Got the L6 put in over the weekend....was supposed to swap out the Morel MT-23 with the L1 Pro but couldn't do it logistically.

L6 and MT-23 run passive off a PG MS275 amp.

Impressions:

L6 is a great woofer -- dynamic, plenty of midbass, warm sounding tone, nice top end extension. No glare either which would be caused by cone breakup...

This is all running full range without subs....once I high pass these at 50 hz (with a stronger amp) and combine it with subs, I can only begin to imagine how monstrous they will sound!

As a woofer in a dedicated 2 way, I'd imagine it is hard to beat -- my tweeters sound noticeably smoother than they did when I had them in a 3 way setup. I don't know how many other woofers that can step in with a 5khz crossover point and perform this well....not many I suppose. 
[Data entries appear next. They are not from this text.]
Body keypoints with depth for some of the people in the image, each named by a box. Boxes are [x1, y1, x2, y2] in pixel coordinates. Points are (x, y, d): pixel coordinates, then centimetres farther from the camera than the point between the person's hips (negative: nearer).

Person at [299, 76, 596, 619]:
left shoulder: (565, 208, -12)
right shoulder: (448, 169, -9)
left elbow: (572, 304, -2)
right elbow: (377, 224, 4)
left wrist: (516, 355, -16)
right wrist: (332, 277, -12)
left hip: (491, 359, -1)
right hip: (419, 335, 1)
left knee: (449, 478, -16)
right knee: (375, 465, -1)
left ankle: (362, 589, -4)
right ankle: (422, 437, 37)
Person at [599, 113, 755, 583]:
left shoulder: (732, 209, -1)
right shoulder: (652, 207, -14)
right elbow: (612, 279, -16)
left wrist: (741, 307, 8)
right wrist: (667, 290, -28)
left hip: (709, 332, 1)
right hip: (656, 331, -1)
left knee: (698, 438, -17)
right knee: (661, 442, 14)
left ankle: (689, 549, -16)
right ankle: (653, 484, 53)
For the 3 way crowd, these aspects are minimized. At this point I would worry more about the tone. With regards to tone, I liked it a lot but wasn't completely in love with it.

It's not that I don't like it, I do....but I was a little concerned that I might be hearing a little too much subbass for my liking. It could be the full range thing but it's a very subtle coloration that I feel could be better. My Morel Elate 6" I felt extended low enough but not too low (an underrated driver I think).

If it goes away with the high pass then that's great. 

All in all a very nice driver that can be put in any situation....2 way, 3 way.


----------



## Ludemandan (Jul 13, 2005)

I assume you're running these in doors, deadened, with no EQ?


----------



## FG79 (Jun 30, 2008)

That is correct. 

I'd like to add that it's in a door of a coupe....gotta love the big doors.


----------